— ЦИТИРУЕМЫЙ ОТРЫВОК —
"""

Чтение онлайн

ЖАНРЫ

Бабанова. Легенда и биография
Шрифт:

Далеко на заднем плане журнальных полемик страдала молча невольная их виновница, а между тем делала то, что всегда: каждое утро бежала в театр, на репетицию к Дикому. В сущности, все ее недоразумения с Диким сводились к тому, что он не Мейерхольд.

Да позволено мне будет предположить, что в маленького Гогу было вложено нечто гораздо большее, чем сиюминутное состояние «бессильной злобы, протеста и слез» от разлада с Диким. Большее даже, чем пробудившийся интерес к «системе» МХАТ. Что потрясение от разрыва с Мейерхольдом открыло какие-то эмоциональные шлюзы души, склонной к самообузданию.

Это только что стрясшееся и никогда уже не изжитое стало человеческим, интимным

фоном душевной драмы мальчика, выраженной, как всегда, в чистой и точной сценической форме, но с неслучавшейся прежде «силой эмоций».

Все идет в дело в душевном хозяйстве художника, и в решающую минуту подсознание вынесло на поверхность только что испытанную боль. Психоаналитики {129} могли бы указать на Гогу как на сценическую реализацию «отцовского комплекса».

Так случилось, что, сам того не ведая, Мейерхольд еще раз помог своей ученице. Роль Гоги показала, что Бабанова может быть велика и сама по себе, без Мастера.

Как всегда, когда образ выходит далеко за масштабы спектакля, появляются апокрифы. Многим казалось, что они «видели» показ Мейерхольда на репетиции «Рычи, Китай!». Так же точно вспоминает Пыжова, как Дикий «подсказал» Бабановой прыжок с кресла на грудь Гранатову — ту «форму», в которую неожиданно для нее самой вылилось состояние «бессильной злобы, протеста и слез». Она же подробно описывает, как Дикий повез актрису к лучшему мужскому портному и сам заказал для Гоги костюм.

Из бесед с М. И. Бабановой

«Что Дикий действительно мне подсказал — это играть не ребенка, а мужчину. Это он мне много раз говорил: “Играйте мужчину, взрослого”. Он вообще-то был очень талантлив — позже я об этом задумалась. “Блоха” — блестящий спектакль… Как-то много лет спустя мы встретились на радио — он был уже тяжело болен, ему трудно было встать со стула, — и я вдруг пожалела, что так мало с ним работала.

Но насчет костюма — чепуха. Парик был отвратительный, я все время другой просила сделать, более естественный, и костюм скверно сшит театральным портным — театр бедный был. Он вечно жал мне в подмышках, двигаться неудобно было — какой там лучший портной!»

"""

— ЗАДАНИЕ —
Перечислите все фамилии, которые встречаются в отрывке выше о Бабановой.

— СОХРАНЕННЫЕ ДАННЫЕ —
"""

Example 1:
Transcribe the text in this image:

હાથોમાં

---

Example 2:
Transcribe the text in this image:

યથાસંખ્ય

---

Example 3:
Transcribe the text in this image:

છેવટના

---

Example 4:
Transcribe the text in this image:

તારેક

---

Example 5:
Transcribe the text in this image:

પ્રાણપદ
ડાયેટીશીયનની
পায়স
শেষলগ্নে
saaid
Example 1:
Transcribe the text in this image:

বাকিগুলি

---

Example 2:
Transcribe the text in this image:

"""
"""

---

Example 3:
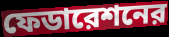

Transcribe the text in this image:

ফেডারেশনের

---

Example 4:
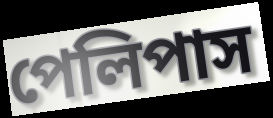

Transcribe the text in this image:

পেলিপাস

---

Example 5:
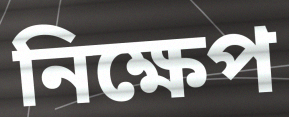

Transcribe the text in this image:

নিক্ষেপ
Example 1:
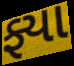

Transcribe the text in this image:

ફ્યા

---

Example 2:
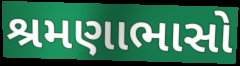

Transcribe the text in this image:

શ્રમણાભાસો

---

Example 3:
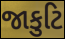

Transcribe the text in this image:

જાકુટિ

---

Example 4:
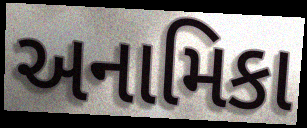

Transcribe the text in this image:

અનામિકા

"""

— ГОТОВЫЙ ОТВЕТ —
Бабанова, Дикий, Мейерхольд, Пыжова, Гранатов